Where the Dodgers were able to give Kershaw the edge in Game 2, they found themselves powerless against opposing hurler Kyle Hendricks. Hendricks turned out 7 1/3 scoreless frames with two hits and six strikeouts, preserving the Cubs’ second shutout of the postseason and the first since they bested the Giants in Game 1 of the NLDS. After his 1-0 loss to the Dodgers early in the NLCS, seeing the MLB ERA leader turn out a gem was a relief for the Cubs, especially one as spectacular as an 88-pitch two-hitter.
With Hendricks effectively stymieing the Dodgers’ best attempts to get on base, the Cubs played to their strengths at the plate. Kris Bryant and Ben Zobrist cleared the bases in the first inning for a two-run lead, followed by a Dexter Fowler RBI single in the second. Willson Contreras came through in the fourth inning for the Cubs, lifting an 87 m.p.h. slider to left field for his first home run of October, while Anthony Rizzo hit his second homer of the postseason on a 1-1 fastball in the fifth.

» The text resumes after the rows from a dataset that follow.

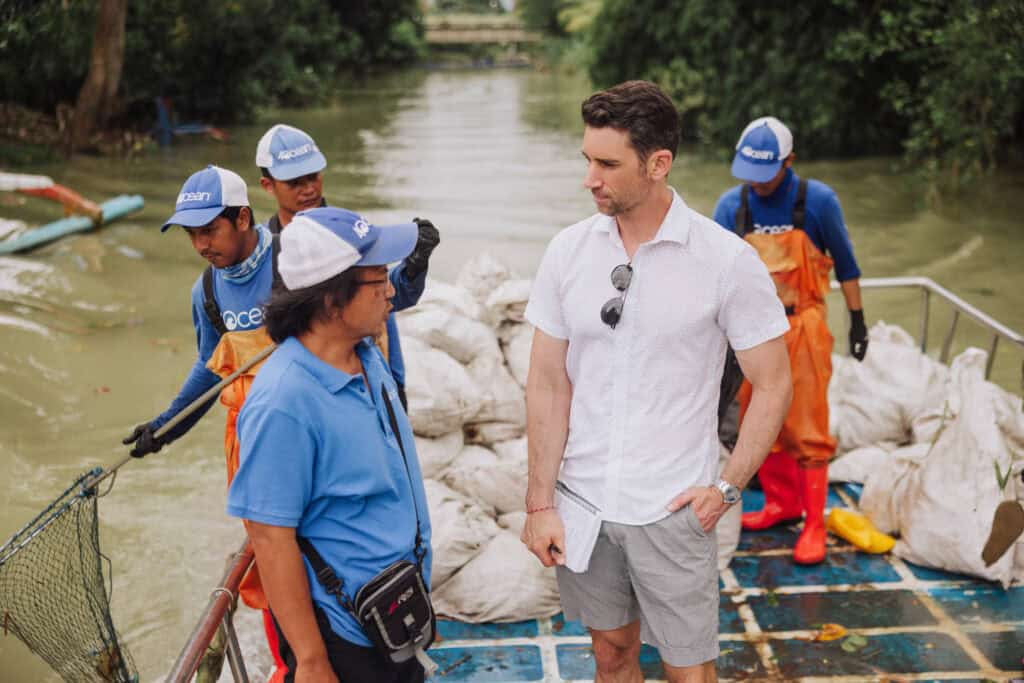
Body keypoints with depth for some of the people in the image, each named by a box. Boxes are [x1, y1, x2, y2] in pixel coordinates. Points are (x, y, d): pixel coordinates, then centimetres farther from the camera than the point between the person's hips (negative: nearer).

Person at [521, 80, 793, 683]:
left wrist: (729, 488, -9)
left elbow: (773, 384, -4)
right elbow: (548, 383, 0)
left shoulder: (727, 260, -12)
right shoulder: (569, 250, -3)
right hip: (583, 498, 3)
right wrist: (540, 503, -2)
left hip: (671, 508, -3)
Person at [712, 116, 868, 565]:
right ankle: (782, 503, 32)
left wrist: (857, 321, 6)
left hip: (801, 330, -3)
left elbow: (844, 262, 3)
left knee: (807, 430, -2)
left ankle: (814, 524, 8)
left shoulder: (818, 200, -9)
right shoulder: (731, 206, -3)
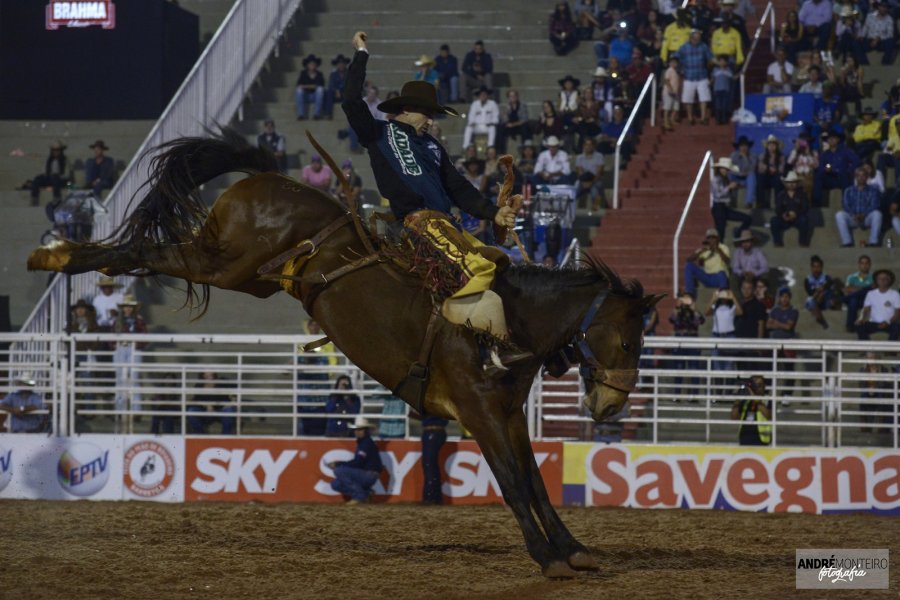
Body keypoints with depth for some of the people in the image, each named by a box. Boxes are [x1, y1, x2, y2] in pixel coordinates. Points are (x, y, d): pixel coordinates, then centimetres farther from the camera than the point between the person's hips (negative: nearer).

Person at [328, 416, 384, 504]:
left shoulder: (367, 443, -16)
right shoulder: (361, 442, 15)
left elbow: (357, 463, -22)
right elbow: (358, 462, 17)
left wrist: (338, 464, -17)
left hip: (370, 475, -10)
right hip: (364, 475, 10)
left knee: (339, 471, -22)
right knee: (336, 484, 5)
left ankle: (359, 495, -14)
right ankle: (365, 492, 7)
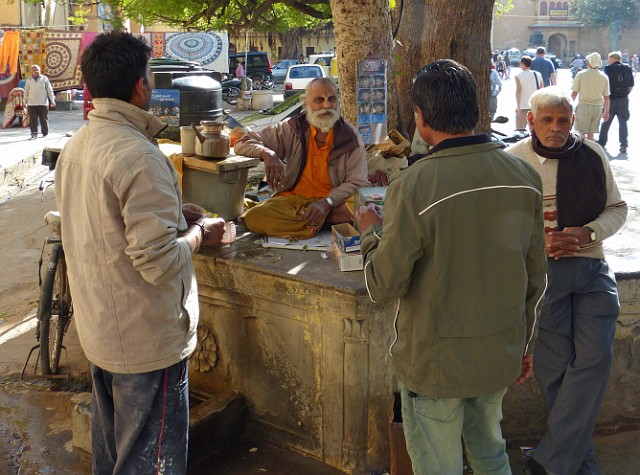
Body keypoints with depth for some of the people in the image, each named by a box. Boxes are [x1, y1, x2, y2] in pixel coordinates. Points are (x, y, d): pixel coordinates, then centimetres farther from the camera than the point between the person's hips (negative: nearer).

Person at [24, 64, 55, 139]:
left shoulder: (44, 79, 3)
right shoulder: (29, 80, 8)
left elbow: (50, 90, 5)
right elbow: (26, 92, 14)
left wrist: (52, 100, -2)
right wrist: (25, 102, 13)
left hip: (43, 103, -1)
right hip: (31, 104, 1)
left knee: (44, 119, 5)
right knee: (33, 120, -3)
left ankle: (45, 133, 18)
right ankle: (34, 134, 0)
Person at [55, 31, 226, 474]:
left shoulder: (75, 146, 4)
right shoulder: (139, 156, -25)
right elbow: (159, 262, -27)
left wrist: (172, 213, 12)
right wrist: (200, 233, -9)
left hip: (97, 331, 9)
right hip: (147, 340, -9)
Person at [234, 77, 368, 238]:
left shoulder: (350, 137, 1)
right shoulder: (292, 129, 3)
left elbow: (357, 182, -5)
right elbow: (242, 143, 5)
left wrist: (327, 202, -24)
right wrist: (266, 153, -19)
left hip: (335, 200, -1)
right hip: (293, 198, 1)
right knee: (253, 218, -28)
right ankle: (319, 221, -20)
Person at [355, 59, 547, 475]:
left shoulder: (414, 187, -24)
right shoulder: (524, 176, -6)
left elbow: (384, 287, -17)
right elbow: (535, 277, 3)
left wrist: (372, 232, 1)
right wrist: (525, 343, 17)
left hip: (436, 362, -5)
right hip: (501, 355, 5)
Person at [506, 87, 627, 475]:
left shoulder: (593, 155, 7)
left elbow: (617, 208, 11)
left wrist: (587, 233, -9)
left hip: (591, 267, 3)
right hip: (540, 271, -3)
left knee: (595, 357, -9)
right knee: (557, 366, 2)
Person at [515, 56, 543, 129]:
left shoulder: (518, 76, -6)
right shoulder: (538, 75, 7)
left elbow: (518, 91, -13)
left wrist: (518, 107, -13)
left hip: (523, 107, -4)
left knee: (520, 131, 0)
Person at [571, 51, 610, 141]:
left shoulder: (581, 75, -6)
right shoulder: (604, 77, 3)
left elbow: (574, 93, -6)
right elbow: (606, 97, 6)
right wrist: (606, 111, 16)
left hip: (583, 106, -3)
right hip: (598, 107, 3)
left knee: (580, 133, 1)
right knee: (591, 133, 11)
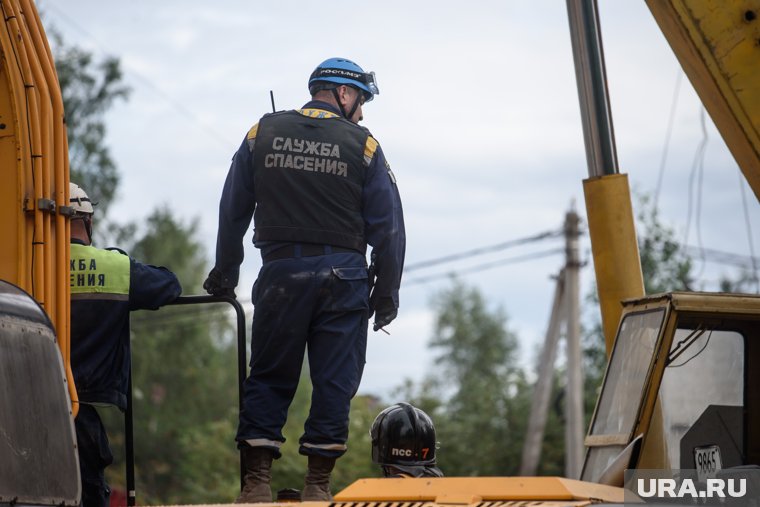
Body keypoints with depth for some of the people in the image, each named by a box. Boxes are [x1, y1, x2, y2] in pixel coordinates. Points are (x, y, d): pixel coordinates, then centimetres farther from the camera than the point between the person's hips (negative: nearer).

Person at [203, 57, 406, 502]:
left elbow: (232, 212, 10)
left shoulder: (263, 133, 7)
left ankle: (257, 480, 2)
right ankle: (318, 484, 4)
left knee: (269, 377, 8)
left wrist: (224, 274, 20)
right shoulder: (362, 146, 0)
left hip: (281, 273, 2)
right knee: (335, 381, 5)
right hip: (343, 277, -2)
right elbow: (388, 227, 0)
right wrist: (387, 293, 9)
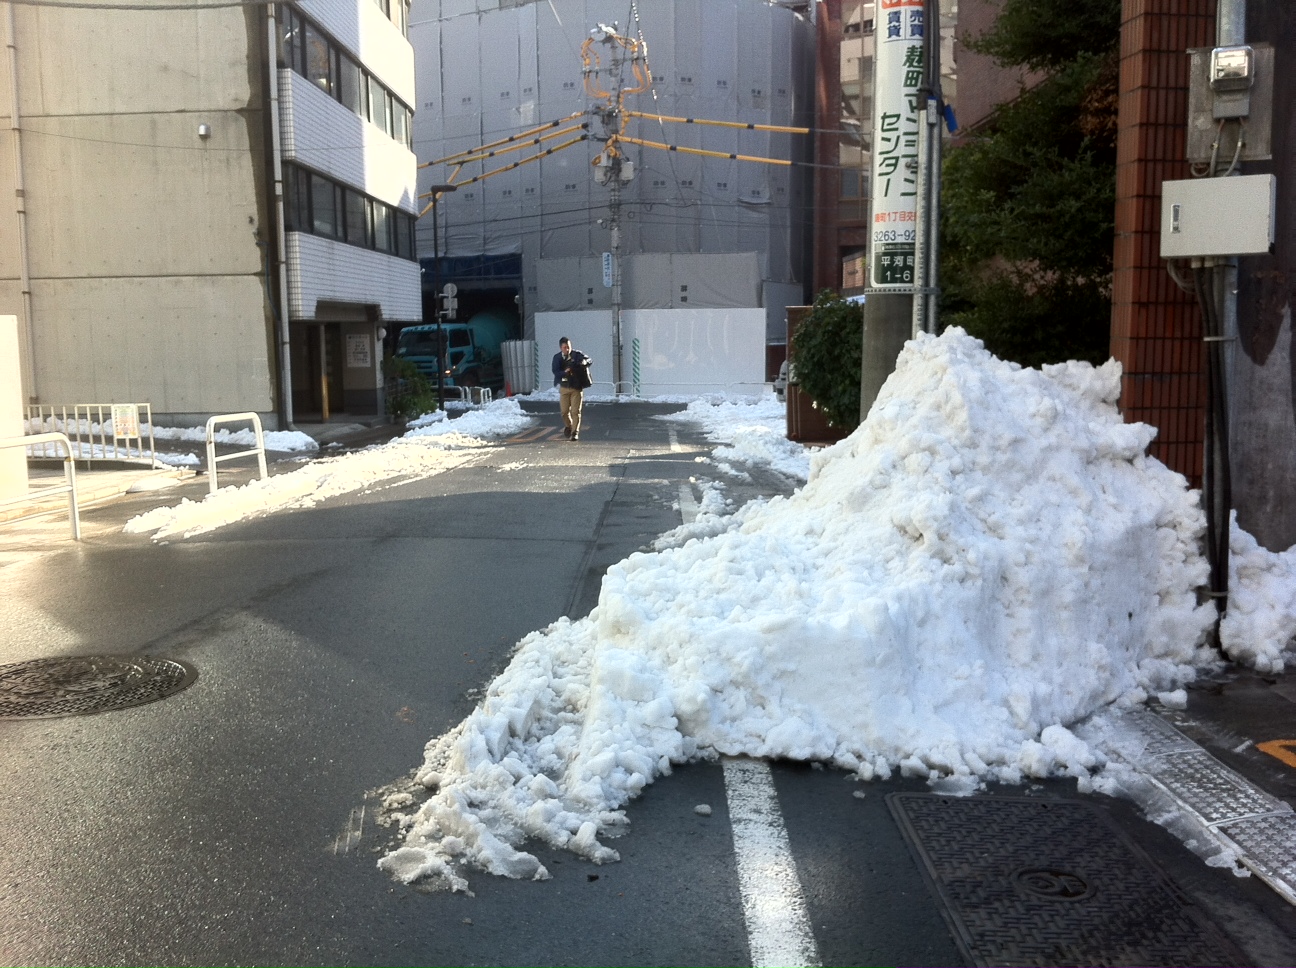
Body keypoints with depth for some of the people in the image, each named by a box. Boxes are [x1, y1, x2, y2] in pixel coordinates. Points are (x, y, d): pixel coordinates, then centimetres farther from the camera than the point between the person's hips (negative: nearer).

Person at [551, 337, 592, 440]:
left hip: (577, 387, -2)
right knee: (564, 411, 6)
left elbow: (589, 360, -9)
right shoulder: (557, 357, -2)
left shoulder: (577, 354, -5)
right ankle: (568, 426, 33)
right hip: (564, 387, 2)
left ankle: (575, 432, 3)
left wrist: (585, 362, -32)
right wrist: (565, 372, -29)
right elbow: (555, 372, -10)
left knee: (575, 411, -4)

Neither bullpen allowed a single run from the sixth inning onward. Dodgers’ right-hander Kenley Jansen took the ball from Kershaw in the sixth, scattering four strikeouts over three innings and denying the Cubs so much as a single baserunner through the end of the game. Aroldis Chapman, meanwhile, issued just one walk in 1 1/3 scoreless frames, inducing a Yasiel Puig double play to clinch the Cubs’ 17th franchise pennant.

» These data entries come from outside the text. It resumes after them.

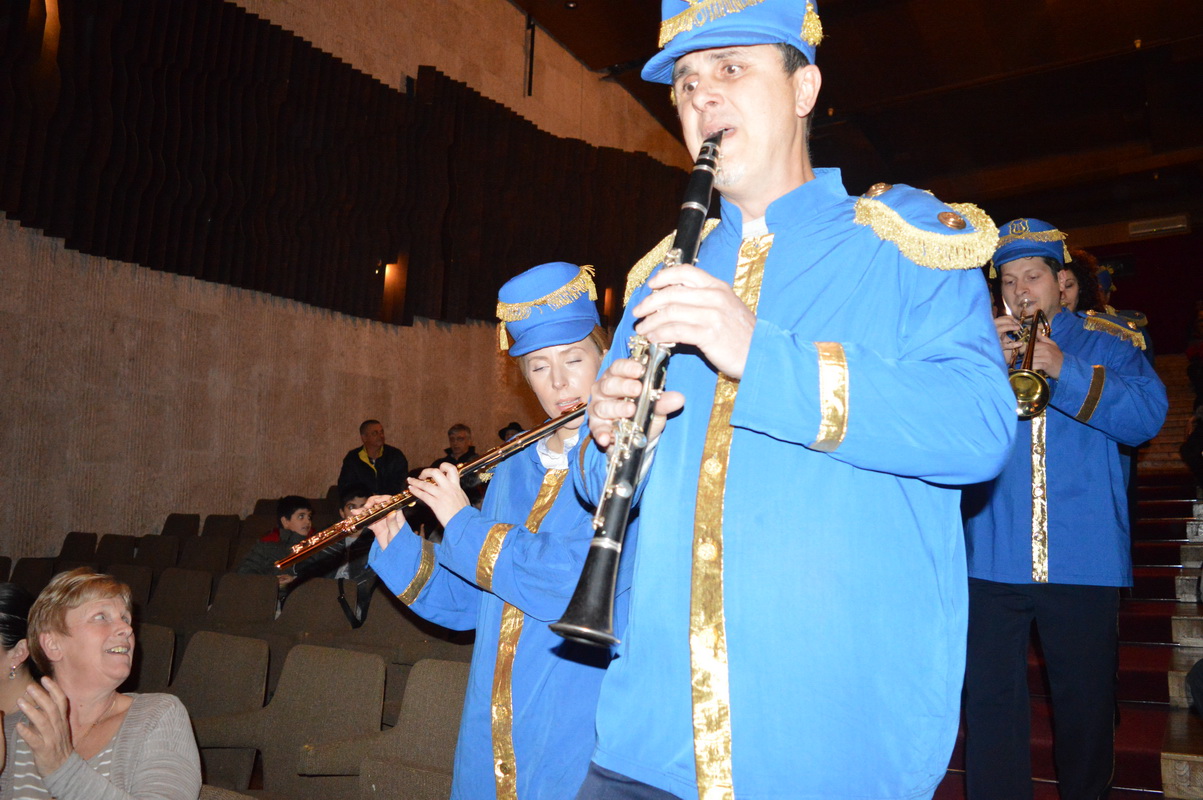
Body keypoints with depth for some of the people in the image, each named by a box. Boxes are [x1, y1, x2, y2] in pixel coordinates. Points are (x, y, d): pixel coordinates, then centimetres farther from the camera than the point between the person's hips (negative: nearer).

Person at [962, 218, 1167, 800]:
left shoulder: (1106, 342, 9)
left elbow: (1146, 417, -7)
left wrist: (1064, 369, -17)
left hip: (1083, 555, 0)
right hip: (992, 554, 0)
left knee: (1085, 701, 13)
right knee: (990, 701, 1)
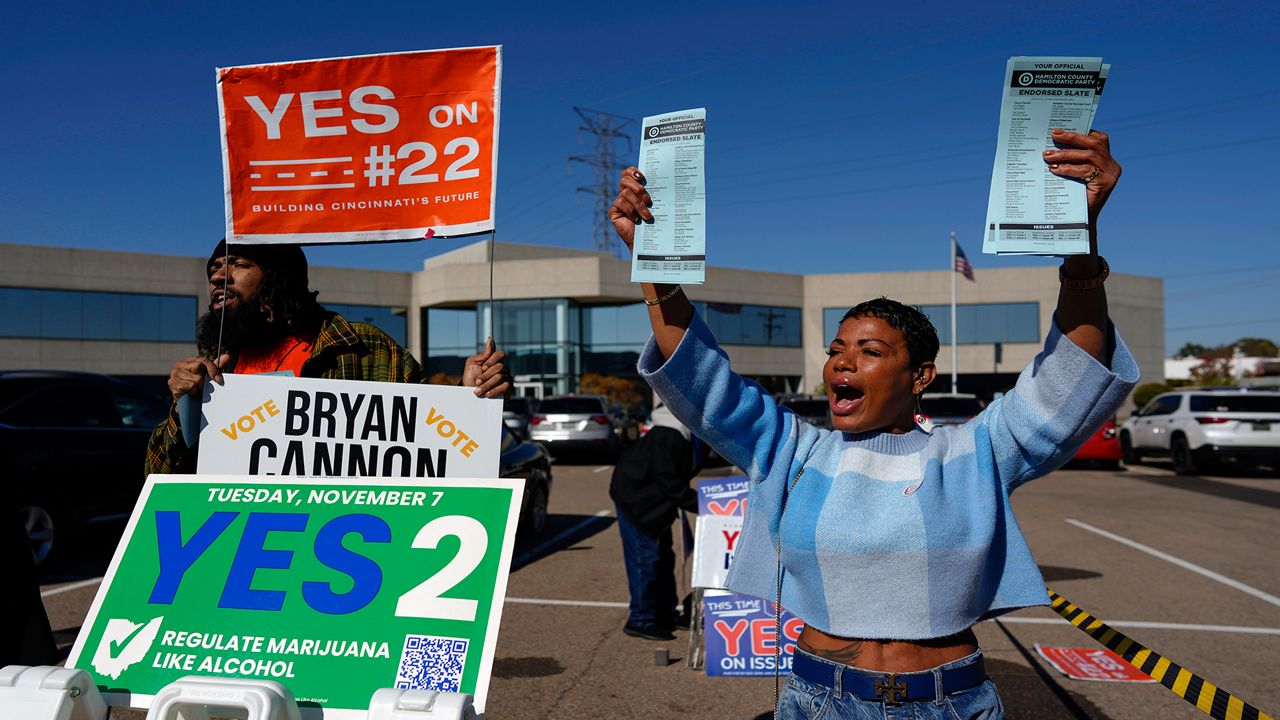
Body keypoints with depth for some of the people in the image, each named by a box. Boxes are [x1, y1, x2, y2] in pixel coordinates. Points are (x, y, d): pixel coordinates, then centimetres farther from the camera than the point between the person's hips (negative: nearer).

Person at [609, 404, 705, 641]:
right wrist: (700, 504, -31)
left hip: (655, 499, 10)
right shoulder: (668, 436, -30)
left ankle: (665, 615, 26)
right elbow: (668, 482, -30)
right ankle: (640, 620, 3)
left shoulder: (693, 436, 1)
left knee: (663, 556, 15)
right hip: (634, 496, -10)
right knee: (645, 557, -7)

With the win, the Cubs will face off against the Indians in Game 1 of the World Series on Tuesday at 8 PM EDT. And, in case you needed a reminder:
So much for Clayton Kershaw posing a threat tonight. The Cubs got their knocks in early and often against the Dodgers’ ace during Game 6 of the NLCS, racking up three runs in the first three innings before rookie catcher Willson Contreras unleashed his first postseason home run in the bottom of the fourth inning.
According to MLB.com’s Phil Rogers, Contreras became the 10th Cub to homer in the 2016 playoffs, following big hits by Addison Russell, Anthony Rizzo, Dexter Fowler, Miguel Montero, David Ross, Jake Arrieta, Kris Bryant, Travis Wood, and Javier Baez. Of the ten home run hitters, Contreras joins catchers David Ross and Miguel Montero as yet another backstop capable of driving the long ball (and, less importantly, as another player capable of a sweet, sweet bat flip).
Rizzo, whose last homer was a deep drive to right field off of Los Angeles right-hander Pedro Baez in Game 4 of the NLCS, piled on Kershaw’s five-run outing with another home run in the bottom of the fifth inning. Kershaw called it a night after five frames, and the Cubs currently lead the Dodgers 5-0 in the sixth inning.